Die Freiwillige Feuerwehr in Schömberg hat viele Einsatzgebiete. Im Dezember 2020 mussten sie auf dem Skihang einen verunglückten Schlittenfahrer bergen. Foto: Zillinger

Die vergangenen zwei Jahre waren für die Feuerwehrleute in Schömberg nicht leicht. Die Pandemie schränkte den Übungsbetrieb ein. Für die Jugendfeuerwehr bedeutete sie fast das Aus. Und auf die Ehrenämter kommen immer neue Aufgaben zu.

Schömberg. "Will noch jemand was über Corona hören?", fragte der Kommandant der Freiwilligen Feuerwehr in Schömberg bei der Hauptversammlung im Kurhaus in die Runde. Wenn nicht, solle man seine Hand in die Höhe strecken, meinte er. Und ausnahmslos alle Hände der Feuerwehrleute schnellten nach oben.

Vielleicht beschreibt das die vergangenen zwei Jahre ganz gut. Das Thema Corona hängt allen – nicht nur den Feuerwehrleuten – zum Hals raus. Und trotzdem hat es die vergangenen zwei Jahre dominiert. Die vergangene Hauptversammlung der Schömberger Kameraden fand noch Anfang März 2020 statt. Eine Entscheidung, die Bürgermeister Leyn im Nachhinein anders getroffen hätte, wie er nun erklärte. Und auch Zillinger gab zu, dass man die 14 Tage danach mit Bauchschmerzen verbracht habe. Zum Glück habe sich aber niemand infiziert.

Schon 15 Mal geübt

Die Pandemie schränkte den Übungs- und Ausbildungsbetrieb stark ein. Besonders litt darunter die Jugendfeuerwehr. Diese konnte 2020 keine einzige Übung absolvieren, wie Jugendwart Jochen Buchholz erklärte. Und die Pause hat sich dann auch in einem drastischen Mitgliederschwund gezeigt. Dieser hätte sogar fast das Ende dieser Abteilung bedeutet. Doch im Herbst 2021 überlegte sich ein Team um Buchholz ein neues Konzept. Mittlerweile habe man wieder 25 Mitglieder, war Buchholz stolz. Und man habe dieses Jahr schon 15 Mal geübt.

In der Mannschaftsstärke spiegelt sich die Pandemie hingegen kaum wieder. Mit knapp 190 Feuerwehrleuten sei man weiterhin gut besetzt, meinte Zillinger. Die Einsätze seien indes weniger geworden – aber trotzdem weiterhin auf hohem Niveau. 2021 musste die Feuerwehr 110 Mal ausrücken.

Vor allem Fahrzeugbrände seien mehr geworden, so Zillinger. Er berichtet aber auch von einer Rettungsaktion am Skihang. Autounfälle gehörten zum traurigen Alltag. Im Juli 2020 sei auf der B 296 eine Frau tödlich verunglückt. Und natürlich löscht die Feuerwehr auch Brände, so wie zuletzt im Wald bei Schwarzenberg.

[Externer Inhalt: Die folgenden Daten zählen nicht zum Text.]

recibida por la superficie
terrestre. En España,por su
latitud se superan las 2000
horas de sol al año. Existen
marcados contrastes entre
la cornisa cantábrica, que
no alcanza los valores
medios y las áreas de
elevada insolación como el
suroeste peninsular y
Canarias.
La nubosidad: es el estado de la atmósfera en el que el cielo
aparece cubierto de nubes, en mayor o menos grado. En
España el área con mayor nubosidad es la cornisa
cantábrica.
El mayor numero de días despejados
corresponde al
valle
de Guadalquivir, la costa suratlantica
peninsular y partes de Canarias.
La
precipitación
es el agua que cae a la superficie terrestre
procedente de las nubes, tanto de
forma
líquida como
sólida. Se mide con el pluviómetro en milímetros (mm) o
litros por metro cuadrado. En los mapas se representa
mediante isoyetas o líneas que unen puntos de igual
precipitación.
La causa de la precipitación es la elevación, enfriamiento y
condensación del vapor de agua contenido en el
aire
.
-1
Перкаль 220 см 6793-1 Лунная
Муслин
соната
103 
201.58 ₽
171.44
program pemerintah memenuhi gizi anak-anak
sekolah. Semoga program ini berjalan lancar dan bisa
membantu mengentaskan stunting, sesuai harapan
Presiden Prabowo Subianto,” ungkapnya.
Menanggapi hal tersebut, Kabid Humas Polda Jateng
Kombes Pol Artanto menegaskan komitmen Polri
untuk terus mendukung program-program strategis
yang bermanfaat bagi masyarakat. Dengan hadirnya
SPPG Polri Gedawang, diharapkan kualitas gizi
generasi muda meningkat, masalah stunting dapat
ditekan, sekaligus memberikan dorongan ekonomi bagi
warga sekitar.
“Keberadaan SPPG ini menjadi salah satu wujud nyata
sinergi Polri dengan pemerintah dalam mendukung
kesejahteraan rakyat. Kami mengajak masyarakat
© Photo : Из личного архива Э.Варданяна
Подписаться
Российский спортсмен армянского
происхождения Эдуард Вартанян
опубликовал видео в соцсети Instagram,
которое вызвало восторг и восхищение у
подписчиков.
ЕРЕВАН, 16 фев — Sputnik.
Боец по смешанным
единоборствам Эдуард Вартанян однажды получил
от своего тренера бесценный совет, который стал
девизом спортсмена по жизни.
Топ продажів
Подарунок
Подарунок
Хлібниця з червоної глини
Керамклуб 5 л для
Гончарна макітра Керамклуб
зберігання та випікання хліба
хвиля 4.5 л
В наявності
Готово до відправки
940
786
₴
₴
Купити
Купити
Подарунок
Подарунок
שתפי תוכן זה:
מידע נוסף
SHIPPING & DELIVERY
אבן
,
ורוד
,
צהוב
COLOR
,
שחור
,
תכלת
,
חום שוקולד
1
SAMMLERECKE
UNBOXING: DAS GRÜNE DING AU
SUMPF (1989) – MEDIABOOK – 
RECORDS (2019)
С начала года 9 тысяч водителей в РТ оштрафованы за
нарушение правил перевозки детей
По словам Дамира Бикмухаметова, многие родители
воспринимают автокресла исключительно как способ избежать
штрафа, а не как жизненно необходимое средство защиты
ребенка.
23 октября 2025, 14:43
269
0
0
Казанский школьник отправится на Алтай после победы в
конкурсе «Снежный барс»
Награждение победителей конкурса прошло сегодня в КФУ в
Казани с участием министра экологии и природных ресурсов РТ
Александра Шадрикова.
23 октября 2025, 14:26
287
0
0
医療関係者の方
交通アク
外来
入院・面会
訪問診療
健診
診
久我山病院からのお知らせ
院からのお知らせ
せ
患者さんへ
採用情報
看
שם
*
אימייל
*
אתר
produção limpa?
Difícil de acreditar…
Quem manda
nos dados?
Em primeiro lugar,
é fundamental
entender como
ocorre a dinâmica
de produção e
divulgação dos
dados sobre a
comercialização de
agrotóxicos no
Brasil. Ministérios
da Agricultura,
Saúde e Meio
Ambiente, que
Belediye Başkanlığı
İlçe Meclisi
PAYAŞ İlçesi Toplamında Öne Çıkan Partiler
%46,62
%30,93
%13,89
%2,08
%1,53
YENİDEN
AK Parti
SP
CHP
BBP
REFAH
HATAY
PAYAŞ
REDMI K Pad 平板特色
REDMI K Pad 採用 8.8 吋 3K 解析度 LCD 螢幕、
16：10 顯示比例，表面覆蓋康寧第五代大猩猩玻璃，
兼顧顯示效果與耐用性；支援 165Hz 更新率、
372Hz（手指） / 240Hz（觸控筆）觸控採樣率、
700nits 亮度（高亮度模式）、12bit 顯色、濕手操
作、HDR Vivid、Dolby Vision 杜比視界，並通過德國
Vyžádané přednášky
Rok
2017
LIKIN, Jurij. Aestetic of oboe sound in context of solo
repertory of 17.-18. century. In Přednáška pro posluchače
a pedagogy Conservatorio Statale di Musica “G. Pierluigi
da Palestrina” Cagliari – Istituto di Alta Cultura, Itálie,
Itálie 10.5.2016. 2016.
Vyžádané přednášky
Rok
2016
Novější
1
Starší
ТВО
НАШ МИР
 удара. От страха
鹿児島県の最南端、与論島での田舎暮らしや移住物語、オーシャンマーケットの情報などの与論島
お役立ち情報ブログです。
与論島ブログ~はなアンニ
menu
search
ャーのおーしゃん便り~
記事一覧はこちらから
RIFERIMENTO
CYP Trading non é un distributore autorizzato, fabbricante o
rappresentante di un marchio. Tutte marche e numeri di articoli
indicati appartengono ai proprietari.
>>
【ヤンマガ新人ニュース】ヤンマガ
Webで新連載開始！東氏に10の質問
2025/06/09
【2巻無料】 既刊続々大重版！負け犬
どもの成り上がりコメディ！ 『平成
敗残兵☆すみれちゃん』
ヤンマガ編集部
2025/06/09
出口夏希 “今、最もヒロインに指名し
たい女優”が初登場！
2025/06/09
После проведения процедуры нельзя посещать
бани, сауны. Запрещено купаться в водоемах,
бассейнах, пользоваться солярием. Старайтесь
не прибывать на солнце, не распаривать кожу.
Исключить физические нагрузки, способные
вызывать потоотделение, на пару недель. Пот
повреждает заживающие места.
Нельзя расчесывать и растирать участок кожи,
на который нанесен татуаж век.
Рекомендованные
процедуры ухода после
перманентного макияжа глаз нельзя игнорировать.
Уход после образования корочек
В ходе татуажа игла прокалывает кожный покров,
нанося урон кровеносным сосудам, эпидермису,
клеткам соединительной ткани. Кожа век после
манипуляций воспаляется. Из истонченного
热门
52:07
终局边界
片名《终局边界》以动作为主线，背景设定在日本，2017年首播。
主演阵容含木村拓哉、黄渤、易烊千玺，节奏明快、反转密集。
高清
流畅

"Leuchttürme" für Bevölkerung

Auf die Feuerwehr kämen in Zukunft auch weitere Aufgaben zu, vor allem im Katastrophenschutz, erklärte Zillinger. Eine zentrale Bedeutung hätten dabei die Feuerwehrhäuser in allen Teilorten. Im Ernstfall, zum Beispiel bei einem Stromausfall, dienten diese als "Leuchttürme" für die Bevölkerung. Sie seien erste Anlauf-, Versorgungs- und Hilfestelle für die Bürger. Deshalb müsste man sich um deren Erhalt gut kümmern. "Wir sind eine Feuerwehr an fünf Standorten", betonte der Kommandant. Außerdem sprach er sich dafür aus, ein flächendeckendes Sirenenkonzept für die Gesamtgemeinde auszuarbeiten.

Bürgermeister Leyn bedankte sich in seinem Grußwort bei den Feuerwehrleuten für ihr Engagement. Die Gemeinde stehe hinter der Feuerwehr. Mit Zillinger gebe es eine enge Zusammenarbeit. Der stellvertretenden Kreisbrandmeister Volker Renz freute sich, dass man endlich wieder im Normalbetrieb angekommen sei. Man habe gelernt, mit der Pandemie zu leben, meinte er. Er berichtete zudem vom Stand der Planungen für das neue Feuerwehrzentrum in Neubulach. Der Kreisfeuerwehrverbandsvorsitzende Markus Fritsch betonte die Wichtigkeit des Ehrenamtes. Man solle in seinem Umfeld gern Werbung machen für die Feuerwehr.